NAOMI PROJECT
by Tobin M. Albanese
PORTFOLIO — PROJECT Tue Mar 05 2024
Overview. NAOMI ingests live or recorded video and analyzes rapid facial micro-movements to surface likely states such as stress, confidence, or deception. Outputs include per-frame landmarks, temporal deltas, and calibrated confidence scores designed for human-in-the-loop review.

Why this matters. Human evaluators miss sub-second changes under time pressure. NAOMI provides a second set of eyes: high-frequency, explainable cues that assist (not replace) judgment in interviews, investigations, user research, and training simulations.

Objectives.
- Realtime (< 40ms latency) overlays for analysts.
- Explainable outputs: AUs, heatmaps, and per-window deltas.
- Robustness to pose, occlusion, and lighting shifts.
- Auditable traces + privacy-first design.

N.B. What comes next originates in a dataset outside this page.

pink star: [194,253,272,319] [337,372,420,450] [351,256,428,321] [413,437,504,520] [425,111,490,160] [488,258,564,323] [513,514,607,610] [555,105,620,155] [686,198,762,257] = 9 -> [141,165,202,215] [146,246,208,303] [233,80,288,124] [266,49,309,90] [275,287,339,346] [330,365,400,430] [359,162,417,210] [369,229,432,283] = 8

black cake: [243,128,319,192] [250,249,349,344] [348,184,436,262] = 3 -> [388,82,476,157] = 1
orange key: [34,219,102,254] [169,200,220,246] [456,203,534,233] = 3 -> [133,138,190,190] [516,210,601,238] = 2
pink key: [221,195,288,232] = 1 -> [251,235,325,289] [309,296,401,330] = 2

Architecture. Modular pipeline with two paths:
- Edge (browser/WebRTC or desktop): detector + lightweight temporal model.
- Server (GPU): high-accuracy models + batch analytics + storage.
Components: capture → preprocess → landmark/feature → temporal model → intent head → calibration → reporting.

Signal pipeline. Face detection → landmark tracking → micro-window differencing (tens of ms) → temporal model (BiLSTM/Temporal-CNN) → intent classifier. The pipeline is resilient to jitter via smoothing and occlusion handling.

Features.
- Landmarks: 68/106-pt normalized to canonical frame.
- Micro-deltas: ∆x/∆y per landmark in 30–80ms windows.
- AUs: estimated via regression over localized regions.
- Stabilization: optical-flow aided tracking + EMA smoothing.

Modeling & training. Transfer learning from expression corpora with domain adaptation. Emphasis on label hygiene, inter-rater reliability, and post-hoc calibration (Platt/temperature scaling) to keep scores honest.

Data & labeling. Mix of public corpora + synthetic augmentations (pose, illumination, occlusion). Dual-rater labels with adjudication. All datasets tracked via DVC with provenance.

Evaluation.
- Latency: 25–38ms per frame on RTX-class GPU; 12–18fps on modern laptops (edge path).
- Robustness: ±15° yaw/pitch without significant drift.
- Calibration: ECE ≤ 0.06 after temperature scaling.

Interface. Analysts see overlays (action units, heatmaps), clip scrubbing, and frame-level charts. Batch mode supports bulk uploads; live mode supports WebRTC streams with adjustable sampling rate.

API (excerpt).
{ "frame": 1532, "landmarks": [[x,y], ...], "au": { "AU01": 0.22, "AU04": 0.61, ... }, "microDeltaRMS": 0.047, "intent": { "stress": 0.73, "confidence": 0.18, "deception": 0.09 }, "calibrated": true, "timestamp": "2024-03-05T21:11:10Z" }

Deployment.
- Edge: WebAssembly + WebGL; no video leaves device.
- Server: gRPC/REST; autoscaled GPU workers; object storage for traces.
- CI/CD: GitHub Actions → container registry → IaC templates.

Security & privacy. Role-based access, encryption at rest/in transit, and retention controls. Designed to be auditable with exportable inference traces. Optional on-device only mode (no upload).

Limitations. Sensitive to extreme occlusion; cultural and personal variation require careful thresholding. The system is an indicator — never a sole determiner of intent.

Ethics. Human-in-the-loop only. Clear consent, documented purpose limits, and transparency about error rates. Red-team reviews for misuse scenarios.

Roadmap.
- Multimodal fusion (voice prosody, keystroke dynamics).
- Improved self-supervised pretraining for low-light video.
- Edge-optimized transformer with distillation.
- Richer analyst notes → weak labels for continual learning.
Stack. PyTorch, ONNX, OpenCV, WebRTC, FastAPI/gRPC, React, D3, Docker, Terraform.